> TASK DETAILS
Present the lines of the listing below as a numbered list, leaving out any blank lines. Begin at the line that contains "Info und Service" and stop after the line that contains "performansı düşük olabileceği".

BEGIN RECORDS SHOWN

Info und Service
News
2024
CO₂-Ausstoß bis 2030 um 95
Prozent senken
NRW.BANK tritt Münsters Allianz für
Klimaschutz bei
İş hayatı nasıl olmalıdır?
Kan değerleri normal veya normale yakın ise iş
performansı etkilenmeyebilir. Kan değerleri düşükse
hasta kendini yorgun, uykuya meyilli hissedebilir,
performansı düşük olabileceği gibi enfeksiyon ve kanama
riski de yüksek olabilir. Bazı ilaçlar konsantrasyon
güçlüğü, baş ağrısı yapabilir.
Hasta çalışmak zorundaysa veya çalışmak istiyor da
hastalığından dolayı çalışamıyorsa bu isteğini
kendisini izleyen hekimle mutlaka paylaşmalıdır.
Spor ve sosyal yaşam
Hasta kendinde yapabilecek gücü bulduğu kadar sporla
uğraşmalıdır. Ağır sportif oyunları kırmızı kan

END RECORDS SHOWN
BEGIN RECORDS SHOWN

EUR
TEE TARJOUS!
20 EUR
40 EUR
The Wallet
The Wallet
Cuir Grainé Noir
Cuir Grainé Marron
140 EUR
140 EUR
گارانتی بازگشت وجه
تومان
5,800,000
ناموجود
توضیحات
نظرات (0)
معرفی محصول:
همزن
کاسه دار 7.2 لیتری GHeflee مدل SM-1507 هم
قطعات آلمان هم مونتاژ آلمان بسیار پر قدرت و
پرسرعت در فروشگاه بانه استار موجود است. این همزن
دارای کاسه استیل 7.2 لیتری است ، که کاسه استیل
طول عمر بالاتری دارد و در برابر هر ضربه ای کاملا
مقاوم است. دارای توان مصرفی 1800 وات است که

END RECORDS SHOWN
BEGIN RECORDS SHOWN

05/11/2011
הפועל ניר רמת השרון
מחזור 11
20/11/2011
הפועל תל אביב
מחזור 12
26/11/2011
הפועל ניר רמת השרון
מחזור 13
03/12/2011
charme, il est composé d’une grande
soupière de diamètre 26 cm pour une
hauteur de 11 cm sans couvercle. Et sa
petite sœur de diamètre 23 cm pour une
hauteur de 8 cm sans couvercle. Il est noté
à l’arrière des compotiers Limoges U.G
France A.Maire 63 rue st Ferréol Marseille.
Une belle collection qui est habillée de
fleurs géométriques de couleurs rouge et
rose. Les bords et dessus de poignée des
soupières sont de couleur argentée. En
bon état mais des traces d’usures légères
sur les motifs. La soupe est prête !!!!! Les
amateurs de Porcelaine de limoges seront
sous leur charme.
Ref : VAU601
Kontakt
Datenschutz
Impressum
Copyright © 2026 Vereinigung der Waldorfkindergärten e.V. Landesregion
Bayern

END RECORDS SHOWN

> YOUR RESPONSE
1. Info und Service
2. News
3. 2024
4. CO₂-Ausstoß bis 2030 um 95
5. Prozent senken
6. NRW.BANK tritt Münsters Allianz für
7. Klimaschutz bei
8. İş hayatı nasıl olmalıdır?
9. Kan değerleri normal veya normale yakın ise iş
10. performansı etkilenmeyebilir. Kan değerleri düşükse
11. hasta kendini yorgun, uykuya meyilli hissedebilir,
12. performansı düşük olabileceği gibi enfeksiyon ve kanama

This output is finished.